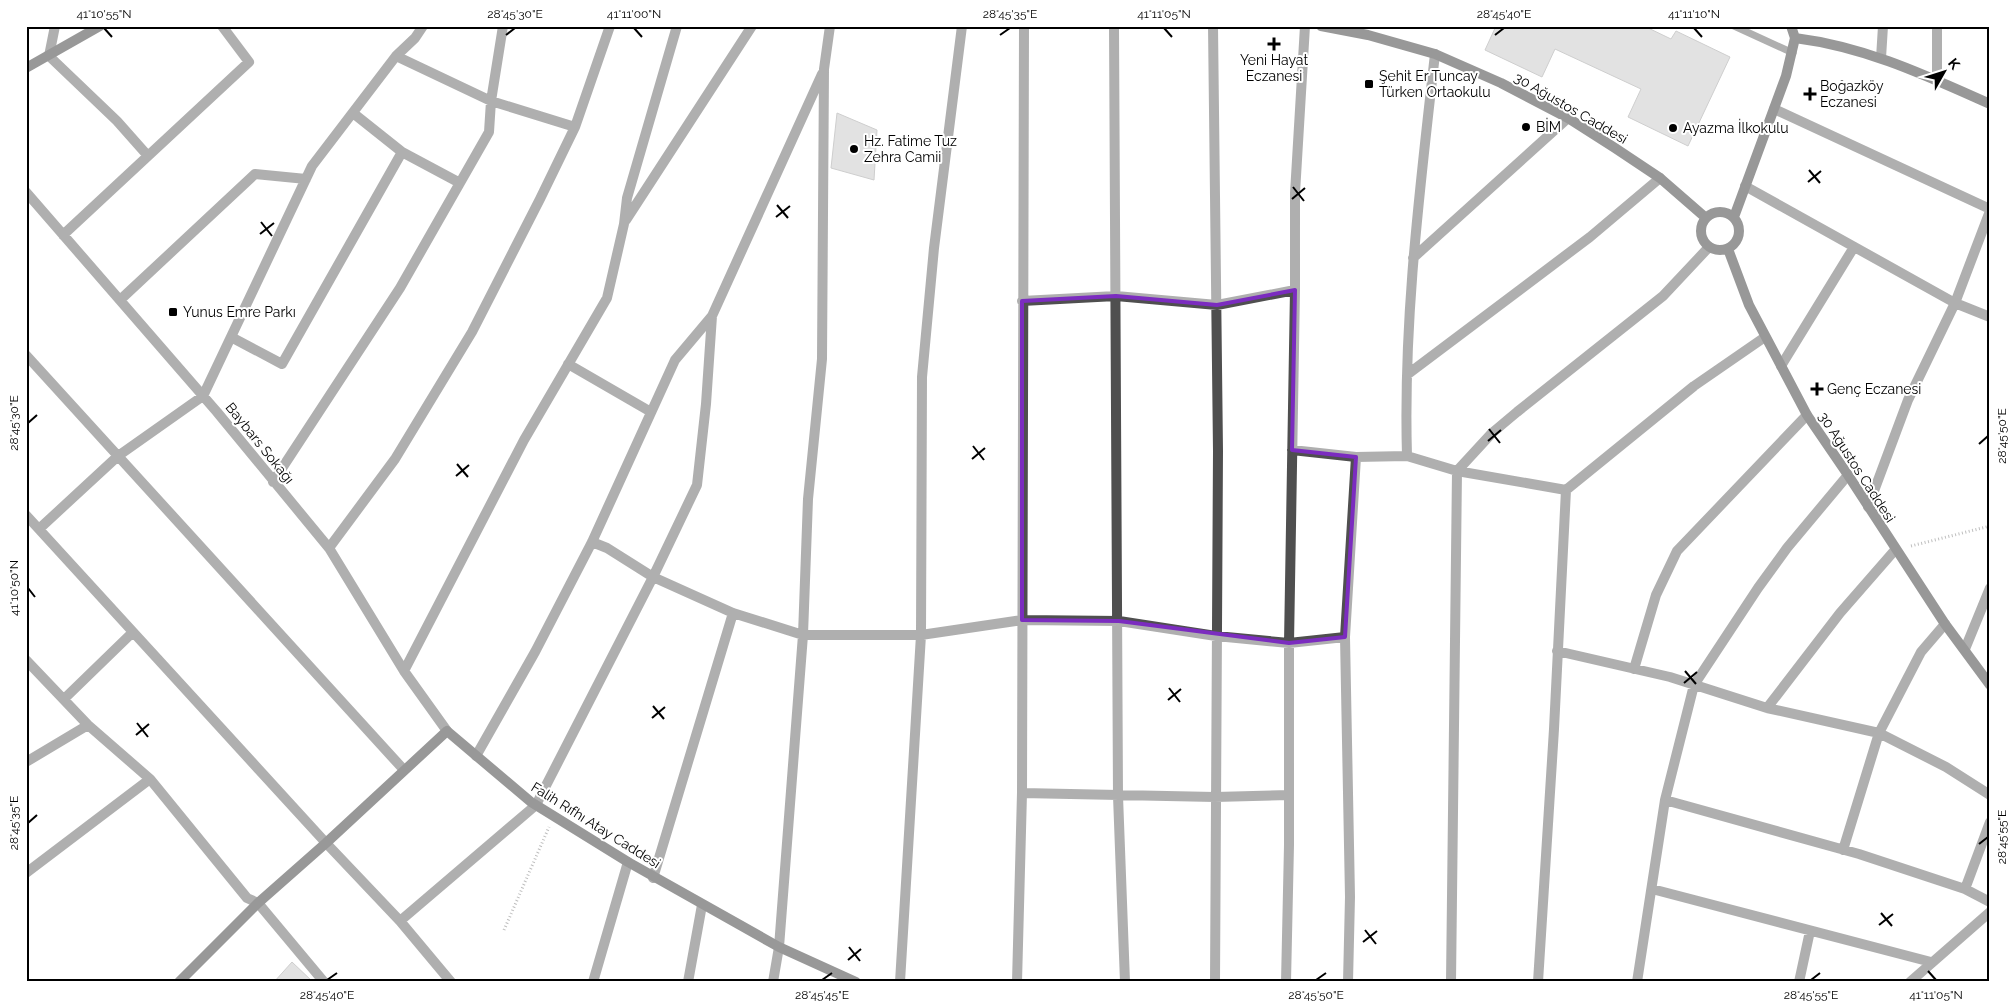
<svg xmlns="http://www.w3.org/2000/svg" width="2016" height="1008" viewBox="0 0 2016 1008" font-family="Raleway,sans-serif">
<style>
.building{fill:#bfbfbf;stroke:#939393}
.lines{fill:none;stroke-linecap:round;stroke-linejoin:round}
.path{stroke:#717171;stroke-width:3;stroke-dasharray:1 2.5;stroke-linecap:butt}
.lane{stroke:#4f4f4f;stroke-width:7}
.street{stroke:#4f4f4f;stroke-width:10}
.secondary{stroke:#1c1c1c;stroke-width:10}
.marked{fill:none;stroke:#7b2cbf;stroke-width:4;stroke-linejoin:round}
.ticks{fill:none;stroke:#000;stroke-width:2}
.poi-dot{fill:#000;stroke:#fff;stroke-width:2}
.labels{text-anchor:middle;stroke-width:4;stroke-linejoin:round;paint-order:stroke}
.poi-label{font-size:14px;fill:#000;stroke:#fff;text-anchor:start}
.street-label{font-size:14px;fill:#000;stroke:#fff}
.neatline{fill:none;stroke:#000;stroke-width:2}
.ticks-label{font-size:12px;text-anchor:middle;fill:#000}
</style>
<rect width="100%" height="100%" fill="#fff"/>
<path class="building" d="M1496 26H1644L1671 39 1676 31 1730 57 1688 146 1628 117 1641 89 1555 49 1542 77 1485 50Z
M837 113 877 130 874 180 831 168Z
M292 962 313 982H274Z"/>
<g class="lines">
<path class="path" d="M1911 546 1990 526
M504 930 549 827"/>
<path class="lane" d="M1734 26 1793 53"/>
<path class="street" d="M55 26 49 56 117 121 148 156
M1114 26 1118 796 1125 982
M1213 26 1218 451 1215 982
M396 56 415 38 423 26
M1881 58 1883 26
M1937 81V26
M1774 109 1990 209
M353 113 402 152 460 183
M1745 186 1955 303 1990 317
M26 192 217 412 329 548 404 671 447 731
M626 220 752 26
M63 235 249 62 222 26
M1413 258 1568 118
M120 300 255 174 306 179
M1022 301 1116 296 1217 305 1295 290
M231 337 282 364 402 152
M26 355 404 770
M568 364 651 412
M1781 366 1854 247
M1408 374 1590 237 1660 178
M1292 450 1356 457 1407 456 1457 471 1566 490
M1407 456C1403 322 1420 188 1435 54
M273 482 400 288 489 132 491 101 503 26
M1868 507 1908 400 1955 303 1990 211
M26 515 326 843 400 921 451 982
M39 529 118 456 203 396 312 166 396 56 491 101 575 127
M592 542 607 548 653 577 733 613 803 635H921L1022 620 1119 621 1216 636 1289 643 1345 637
M329 548 395 459 472 332 540 199 575 127 610 26
M1965 649 1990 588
M1557 651 1670 677 1767 708 1879 733 1946 767 1990 795
M26 660 88 725 150 779 247 898 258 903 324 982
M1634 669 1656 595 1677 551 1807 415
M404 671 524 440 607 298 624 224 627 198 677 26
M64 699 133 632
M1767 708 1840 613 1895 550
M476 756 535 652 592 542 675 360 712 316 822 74
M26 762 88 725
M1022 793 1215 797 1289 795
M1665 800 1859 854 1965 889 1990 902
M1843 850 1879 733 1921 652 1945 624
M26 873 150 779
M653 878 733 613
M1652 889 1931 962
M1965 889 1990 822
M400 921 536 805 653 577 697 485 706 404 712 316
M593 982 628 862
M688 982 702 905
M773 982 779 947 803 635 808 499 822 359 824 69 830 26
M900 982 921 635 922 377 934 248 962 26
M1017 982 1022 793 1024 26
M1286 982 1289 845V643L1295 290V193L1305 26
M1348 982 1350 897 1345 637 1356 457
M1451 982 1457 471 1492 433 1517 412 1663 296 1709 247
M1538 982 1554 729 1566 490 1694 386 1765 337
M1637 982 1665 800 1694 685 1758 588 1787 548 1848 475
M1799 982 1810 931
M1910 982 1990 912"/>
<path class="secondary" d="M1321 26 1368 35 1435 54 1501 83 1568 118 1615 148 1660 178 1706 218
M1795 38C1866 47 1925 75 1990 104
M26 68 100 26
M1701 231a19 19 0 1 1 38 0a19 19 0 1 1-38 0Z
M1734 217 1786 76 1795 38 1791 26
M1728 249 1749 305 1807 415 1848 475 1945 624 1990 685
M179 982 258 903 326 843 447 731 531 802 628 862 779 947 856 982"/>
</g>
<path d="M0 0H2016V1008H0ZM1295 290 1292 450 1356 457 1345 637 1289 643 1119 621 1022 620V301L1116 296 1217 305Z" fill="#fff" fill-opacity=".55" fill-rule="evenodd"/>
<path class="marked" d="M1295 290 1292 450 1356 457 1345 637 1289 643 1119 621 1022 620V301L1116 296 1217 305Z"/>
<path class="ticks" d="M104 28 112 37M634 28 642 37M1164 28 1172 37M1694 28 1702 37M506 35 515 28M1000 35 1010 28M1495 35 1504 28M1809 170 1820 183M1808 182 1821 171M1293 187 1304 201M1292 199 1305 188M777 205 788 218M776 217 790 206M261 222 272 236M260 234 274 223M28 423 37 415M1489 429 1500 443M1488 441 1501 430M1979 444 1988 436M973 446 984 460M972 459 985 448M457 464 468 477M456 476 469 465M28 588 35 597M1685 671 1696 684M1684 683 1697 672M1169 688 1180 702M1168 700 1181 689M653 706 664 719M652 718 665 707M137 723 148 737M136 735 149 724M28 823 37 815M1979 844 1988 837M1881 913 1892 926M1879 925 1893 914M1365 930 1376 944M1363 942 1377 931M849 947 860 961M848 960 861 949M1928 971 1936 980M327 980 337 973M822 980 832 973M1316 980 1326 973M1811 980 1820 973"/>
<g class="poi-dot">
<path d="M1271.5 36.5h5v5h5v5h-5v5h-5v-5h-5v-5h5z"/>
<rect x="1364" y="79" width="10" height="10" rx="2.5"/>
<path d="M1807.5 86.5h5v5h5v5h-5v5h-5v-5h-5v-5h5z"/>
<circle cx="1526" cy="127" r="5"/>
<circle cx="1673" cy="128" r="5"/>
<circle cx="854" cy="149" r="5"/>
<rect x="168" y="307" width="10" height="10" rx="2.5"/>
<path d="M1814.5 381.5h5v5h5v5h-5v5h-5v-5h-5v-5h5z"/>
</g>
<g class="labels">
<g class="poi-label">
<text x="1274" y="65" text-anchor="middle">Yeni Hayat<tspan x="1274" dy="16">Eczanesi</tspan></text>
<text x="1379" y="81">Şehit Er Tuncay<tspan x="1379" dy="16">Türken Ortaokulu</tspan></text>
<text x="1820" y="91">Boğazköy<tspan x="1820" dy="16">Eczanesi</tspan></text>
<text x="1536" y="132">BİM</text>
<text x="1683" y="133">Ayazma İlkokulu</text>
<text x="864" y="146">Hz. Fatime Tuz<tspan x="864" dy="16">Zehra Camii</tspan></text>
<text x="183" y="317">Yunus Emre Parkı</text>
<text x="1827" y="394">Genç Eczanesi</text>
</g>
<g class="street-label">
<text transform="translate(1571 108) rotate(30)" y="5">30 Ağustos Caddesi</text>
<text transform="translate(260 443) rotate(51)" y="5">Baybars Sokağı</text>
<text transform="translate(1857 467) rotate(57)" y="5">30 Ağustos Caddesi</text>
<text transform="translate(596 825) rotate(32)" y="5">Falih Rıfhı Atay Caddesi</text>
</g>
</g>
<rect width="2016" height="1008" fill="none" stroke="#ffffff" stroke-width="55"/>
<g transform="translate(1944 72) rotate(51)" stroke="#ffffff" stroke-width="4" paint-order="stroke">
<path d="M0-4L9 19L0 12L-9 19Z" fill="#000000"/>
<text y="-8" font-size="14" font-weight="bold" text-anchor="middle" fill="#000000">K</text>
</g>
<rect x="28" y="28" width="1960" height="952" class="neatline"/>
<g class="ticks-label">
<text x="104" y="18">41°10'55"N</text>
<text x="515" y="18">28°45'30"E</text>
<text x="634" y="18">41°11'00"N</text>
<text x="1010" y="18">28°45'35"E</text>
<text x="1164" y="18">41°11'05"N</text>
<text x="1504" y="18">28°45'40"E</text>
<text x="1694" y="18">41°11'10"N</text>
<text transform="translate(14 423) rotate(-90)" y="4">28°45'30"E</text>
<text transform="translate(2002 436) rotate(-90)" y="4">28°45'50"E</text>
<text transform="translate(14 588) rotate(-90)" y="4">41°10'50"N</text>
<text transform="translate(14 823) rotate(-90)" y="4">28°45'35"E</text>
<text transform="translate(2002 837) rotate(-90)" y="4">28°45'55"E</text>
<text x="327" y="999">28°45'40"E</text>
<text x="822" y="999">28°45'45"E</text>
<text x="1316" y="999">28°45'50"E</text>
<text x="1811" y="999">28°45'55"E</text>
<text x="1936" y="999">41°11'05"N</text>
</g>
</svg>
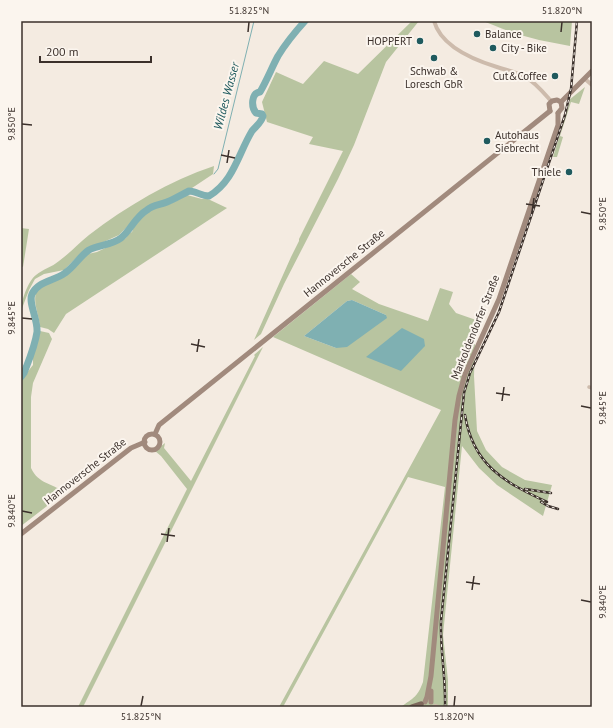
<svg xmlns="http://www.w3.org/2000/svg" width="613" height="728" viewBox="0 0 613 728" font-family="'PT Sans',sans-serif">
	<rect width="100%" height="100%" fill="#f4ebe1"/>
	<g fill="#b8c4a0" fill-rule="evenodd">
		<path d="M412,21h7l-33,41 -32,83 -16,34 -54,105 -23,50 -7,6 37,-83 8,-16v-2l44,-88 -34,-7 4,-7 -46,-15 -5,-20 14,-30 27,12 21,-23 34,13z"/>
		<path d="M483,21h89l-2,25 -31,-6 -26,-7z"/>
		<path d="M585,87l-6,17 -8,-2 -11,34 3,1 -6,20h-4l17,-56 -1,-1z"/>
		<path d="M214,166l-1,8 -21,14 -49,22 -24,25 -31,14 -8,5 -16,16 -20,4 -9,5 -6,11 -8,21c0,-10 7,-30 15,-36 7,-6 16,-8 23,-14 11,-8 20,-18 30,-26 38,-29 80,-54 125,-69z"/>
		<path d="M187,195l15,4h6l19,9 -161,106 -12,19 -6,-4 -8,-2c-1,-14 -9,-26 -2,-40l27,-11 23,-22 9,-2 29,-14 2,-4 4,-2 3,-8 6,-7 11,-8 20,-6z"/>
		<path d="M21,228l8,1 -6,38 -2,-1z"/>
		<path d="M351,274l9,8 -8,7 27,15 49,17 12,-33 13,4 -4,12 7,9 20,7 -7,21 6,3 -1,32 3,55 9,19 16,17 23,13 27,5 -9,31 -46,-31 -18,-17 -17,-22 -19,189 5,45v27h-47c13,-10 16,-9 22,-25l22,-195 -37,-10 -125,230h-4l162,-297 -168,-73zM352,300l34,15 -50,33 -32,-12 43,-35z"/>
		<path d="M40,331l9,2 3,6 -19,44 -2,14v71c8,17 21,14 33,25l-43,33v-146l12,-15v-9z"/>
		<path d="M263,347l-180,360h-5l109,-218 -26,-33 -6,-5 10,-8 -1,5 27,33 64,-125 -1,-1z"/>
	</g>
	<g fill="#7fb0b2">
		<path d="M352,300l34,15 1,3 -40,29 -11,1 -32,-12 43,-35z"/>
		<path d="M402,328l22,11 1,7 -24,25 -35,-14z"/>
	</g>
	<g fill="none" stroke-linecap="round" stroke-linejoin="round">
		<path stroke="#7fb0b2" stroke-width="1" d="M214,174l4,-5 36,-148"/>
		<path stroke="#7fb0b2" stroke-width="7" d="M21,377l3,-4c5,-13 11,-27 13,-41 1,-13 -9,-29 -5,-38 6,-13 22,-13 33,-21 9,-6 15,-17 24,-23 9,-5 23,-5 32,-12 10,-8 14,-21 26,-28 6,-5 13,-5 20,-8 7,-3 14,-7 22,-11 7,0 12,5 20,5 25,-15 29,-42 43,-65 4,-5 10,-9 11,-15l-1,-2 -6,-1c-5,-6 -5,-20 4,-21 7,-12 12,-25 18,-36 8,-13 17,-24 27,-35"/>
		<path stroke="#cdbbac" stroke-width="3.5" d="M589,387l3,1"/>
		<g stroke="#cdbbac" stroke-width="4">
			<path d="M434,21c7,25 40,39 63,46 9,3 18,5 27,9 11,6 19,16 27,25"/>
			<path d="M585,79l7,6"/>
			<path d="M435,706l3,1"/>
		</g>
		<g stroke="#a18a7d" stroke-width="5">
			<path d="M561,102l31,-31"/>
			<path d="M550,111l-1,-7 3,-3 5,-1 4,2"/>
			<path d="M558,113l4,-5 -1,-6"/>
			<path d="M155,434l4,-9 391,-314"/>
			<circle cx="152" cy="442" r="8"/>
			<path d="M21,534l110,-86 14,-6"/>
			<path d="M431,691v11"/>
			<path d="M425,702l2,-5 4,-21 24,-256 4,-24 6,-22 34,-75 59,-174v-12"/>
		</g>
		<path stroke="#7d675c" stroke-width="5.5" d="M412,707l9,-3"/>
		<g stroke="#3b302b" stroke-width="2.5">
			<g id="rail">
				<path d="M465,415c8,50 39,67 82,87"/>
				<path d="M525,489l26,4"/>
				<path d="M541,502l7,4 10,3"/>
				<path d="M445,707c1,-29 -5,-57 -4,-86l23,-228 6,-20 29,-61 66,-197 6,-26 6,-68"/>
			</g>
		</g>
		<use href="#rail" stroke="#fbf5ee" stroke-width="1" stroke-dasharray="3" stroke-linecap="butt"/>
	</g>
	<path fill="none" stroke="#3b302b" stroke-width="1.5" d="M248,32l1,-10M561,32l1,-10M22,124l10,1M221,155l14,3M227,163l2,-13M526,204l14,2M532,212l2,-14M581,212l10,2M22,318l10,1M191,344l14,3M197,352l2,-13M496,393l14,2M502,401l2,-14M581,406l10,2M22,511l10,2M161,534l14,2M167,542l2,-14M466,582l14,2M472,590l2,-14M581,600l10,2M141,706l2,-10M454,706l1,-10"/>
	<g fill="#1f5a5e" stroke="#fbf5ee" stroke-width="1.5">
		<circle cx="477" cy="34" r="4"/>
		<circle cx="420" cy="41" r="4"/>
		<circle cx="493" cy="48" r="4"/>
		<circle cx="434" cy="58" r="4"/>
		<circle cx="555" cy="76" r="4"/>
		<circle cx="487" cy="141" r="4"/>
		<circle cx="569" cy="172" r="4"/>
	</g>
	<g text-anchor="middle" dominant-baseline="central" stroke-width="4" stroke-linejoin="round" paint-order="stroke">
		<g font-size="11" fill="#3b302b" stroke="#fbf5ee" text-anchor="start">
			<text x="485" y="34">Balance</text>
			<text x="412" y="41" text-anchor="end">HOPPERT</text>
			<text x="501" y="48">City - Bike</text>
			<text x="434" y="71" text-anchor="middle">Schwab &amp;<tspan x="434" dy="13">Loresch GbR</tspan></text>
			<text x="547" y="76" text-anchor="end">Cut&amp;Coffee</text>
			<text x="495" y="135">Autohaus<tspan x="495" dy="13">Siebrecht</tspan></text>
			<text x="561" y="172" text-anchor="end">Thiele</text>
		</g>
		<g font-size="11" fill="#3b302b" stroke="#fbf5ee">
			<text transform="translate(344 263) rotate(-39)">Hannoversche Straße</text>
			<text transform="translate(475 327) rotate(-68)">Markoldendorfer Straße</text>
			<text transform="translate(85 471) rotate(-38)">Hannoversche Straße</text>
		</g>
		<g font-size="12" font-style="italic" fill="#1f5a5e" stroke="#fbf5ee">
			<text transform="translate(226 96) rotate(-75)">Wildes Wasser</text>
		</g>
	</g>
	<rect width="613" height="728" fill="none" stroke="#fbf5ee" stroke-width="44"/>
	<path d="M40 56v6h111v-6" fill="none" stroke="#3b302b" stroke-width="2"/>
	<text x="46" y="56" font-size="12" fill="#3b302b" stroke="#fbf5ee" stroke-width="3" paint-order="stroke">200 m</text>
	<rect x="22" y="22" width="569" height="684" fill="none" stroke="#3b302b" stroke-width="1.5"/>
	<g font-size="10" text-anchor="middle" fill="#3b302b">
		<text x="249" y="14">51.825°N</text>
		<text x="562" y="14">51.820°N</text>
		<text transform="translate(11 124) rotate(-90)" y="4">9.850°E</text>
		<text transform="translate(602 214) rotate(-90)" y="4">9.850°E</text>
		<text transform="translate(11 318) rotate(-90)" y="4">9.845°E</text>
		<text transform="translate(602 408) rotate(-90)" y="4">9.845°E</text>
		<text transform="translate(11 511) rotate(-90)" y="4">9.840°E</text>
		<text transform="translate(602 602) rotate(-90)" y="4">9.840°E</text>
		<text x="141" y="720">51.825°N</text>
		<text x="454" y="720">51.820°N</text>
	</g>
</svg>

* * * *

## PROBLEM STATEMENT
The required answer is the exact run of lines above starting at the line with "M593 982 628 862" and ending at the line with "M1451 982 1457", with both ends present.

## SOLUTION TO THIS PROBLEM
M593 982 628 862
M688 982 702 905
M773 982 779 947 803 635 808 499 822 359 824 69 830 26
M900 982 921 635 922 377 934 248 962 26
M1017 982 1022 793 1024 26
M1286 982 1289 845V643L1295 290V193L1305 26
M1348 982 1350 897 1345 637 1356 457
M1451 982 1457 471 1492 433 1517 412 1663 296 1709 247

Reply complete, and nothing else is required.